Renovation is a scenario that’s rare to see in hospitals in rural Arizona. But Benson Hospital avoided being one of nearly 90 rural medical facilities nationwide that has shuttered in recent years, The Arizona Republic reported . Tucson Medical Center last year snatched the hospital back from the brink of closure. The hospital’s board hoped the move would help combat the current physician shortage that’s sweeping even the most remote corners of the state.

The current prognosis for doctors present at hospitals in remote areas of Arizona is not good. A majority will only see that gap widen as doctors retire. Arizona ranks 44th out of 50 states in total active primary-care doctors, according to the Arizona Hospital and Healthcare Association. That draught is worse in rural areas.
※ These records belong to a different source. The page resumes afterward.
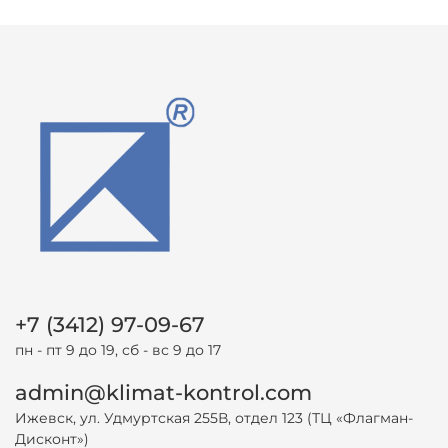
+7 (3412) 97-09-67
пн - пт 9 до 19, сб - вс 9 до 17
admin@klimat-kontrol.com
Ижевск, ул. Удмуртская 255В, отдел 123 (ТЦ «Флагман-
Дисконт»)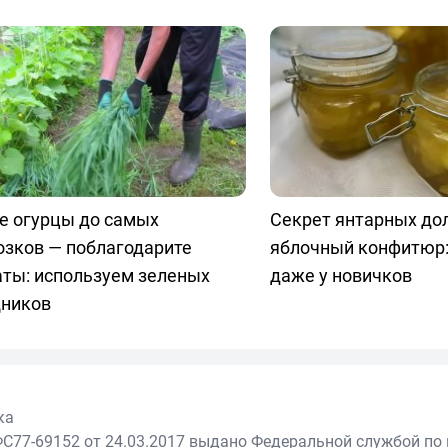
е огурцы до самых
Секрет янтарных до
озков — поблагодарите
яблочный конфитюр:
аты: используем зеленых
даже у новичков
ников
ка
С77-69152 от 24.03.2017 выдано Федеральной службой по 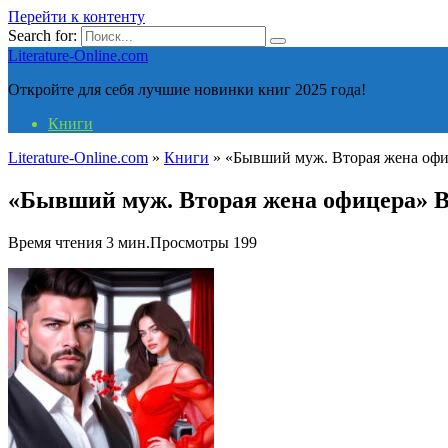
Перейти к контенту
Search for:
Literature-Online.com
Откройте для себя лучшие новинки книг 2025 года!
Книги
Literature-Online.com
»
Книги
»
«Бывший муж. Вторая жена офи
«Бывший муж. Вторая жена офицера» 
Время чтения
3 мин.
Просмотры
199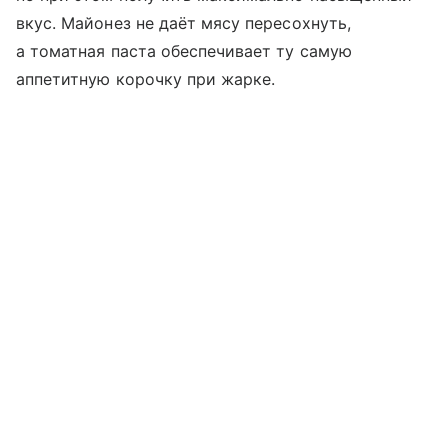
вкус. Майонез не даёт мясу пересохнуть,
а томатная паста обеспечивает ту самую
аппетитную корочку при жарке.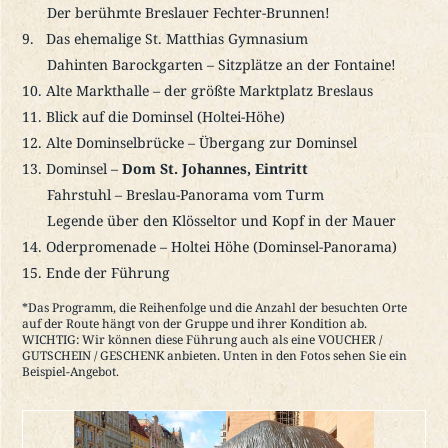
Der berühmte Breslauer Fechter-Brunnen!
Das ehemalige St. Matthias Gymnasium
Dahinten Barockgarten – Sitzplätze an der Fontaine!
Alte Markthalle – der größte Marktplatz Breslaus
Blick auf die Dominsel (Holtei-Höhe)
Alte Dominselbrücke – Übergang zur Dominsel
Dominsel –
Dom St. Johannes, Eintritt
Fahrstuhl – Breslau-Panorama vom Turm
Legende über den Klösseltor und Kopf in der Mauer
Oderpromenade – Holtei Höhe (Dominsel-Panorama)
Ende der Führung
*Das Programm, die Reihenfolge und die Anzahl der besuchten Orte
auf der Route hängt von der Gruppe und ihrer Kondition ab.
WICHTIG: Wir können diese Führung auch als eine VOUCHER /
GUTSCHEIN / GESCHENK anbieten. Unten in den Fotos sehen Sie ein
Beispiel-Angebot.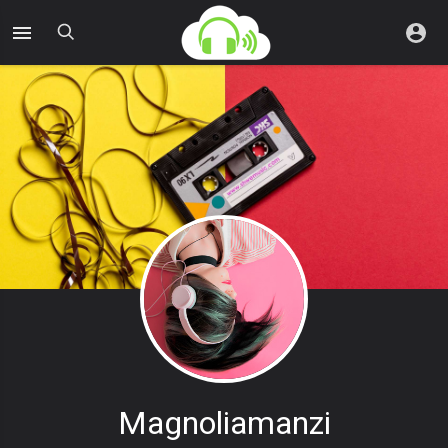
Magnoliamanzi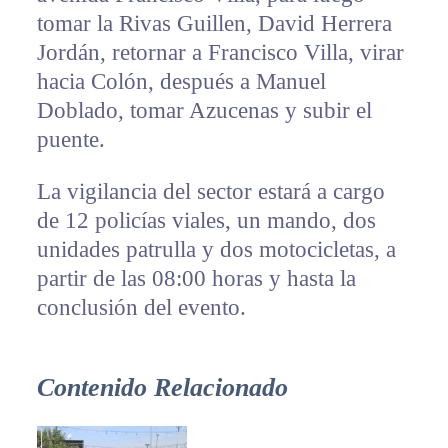
tomar la Rivas Guillen, David Herrera
Jordán, retornar a Francisco Villa, virar
hacia Colón, después a Manuel
Doblado, tomar Azucenas y subir el
puente.
La vigilancia del sector estará a cargo
de 12 policías viales, un mando, dos
unidades patrulla y dos motocicletas, a
partir de las 08:00 horas y hasta la
conclusión del evento.
Contenido Relacionado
Staff members at these hospitals say it’s hard to lure talented new doctors when the facilities themselves look run-down, don’t have the latest medical equipment or are far from a big city.

“You need a special type of physician, one that wants to come in and settle here,” said Greg Was, CEO of White Mountain Regional Medical Center in Springerville. “We don’t have the shopping conveniences or the entertainment that would attract a physician and his family to a larger city, so it makes it a more difficult sell. We have hiking, fishing, a lot of outdoor activities, but to go to Walmart you have to drive an hour to Show Low.”

Dr. David Brower was raised in Phoenix and is one of the few primary-care doctors at Benson Hospital, which serves a population of less than 5,000. Since he started working there last year, he has been deluged with patients who let health issues grow because of the lack of doctor access. It’s been stressful but also deeply fulfilling, he said.

“I’ve had patients where it’s been the case that they haven’t seen the doctor for 20 years,” Brower said. “Now, six, nine months later, them being like, ‘Doc, you changed my life. You absolutely changed my life. I didn’t think I was going to live five years and now I’m hopeful for the future.’ That’s not something you can get from city practice.”

Some lawmakers and health care advocates are looking at home-grown solutions such as urging residents in these communities to pursue medicine.

“It’s a pipeline issue,” said state Sen. Heather Carter, a Phoenix-area Republican and chairwoman of the state Legislature’s Health Committee. She advocates instituting strong science curriculum in elementary schools in rural areas. Also, Arizona must offer more opportunities for medical students to take up residency in these communities.

Carter’s advocacy has contributed to awareness and more funding for new residency slots. The Legislature in May approved a budget that includes for the first time in 10 years funding for residency. Roughly $5.6 million in state and federal dollars has been earmarked for graduate medical education in rural areas in fiscal year 2020. The figure will go up to $11 million in 2010 and $16.7 million in 2022.

“This is a very big deal,” Carter said.

It’s ultimately patients who suffer the most from a lack of physicians. Those who lean on rural hospitals find it more difficult to get follow-up appointments. That can lead to patients going weeks without treatment or medical advice.

“This is this vicious cycle,” said Dr. Kristina Diaz, a family medicine practitioner at Yuma Regional Medical Center. “And I worry that it’s going to get worse as more people start retiring, if we don’t start replacing the workforce.”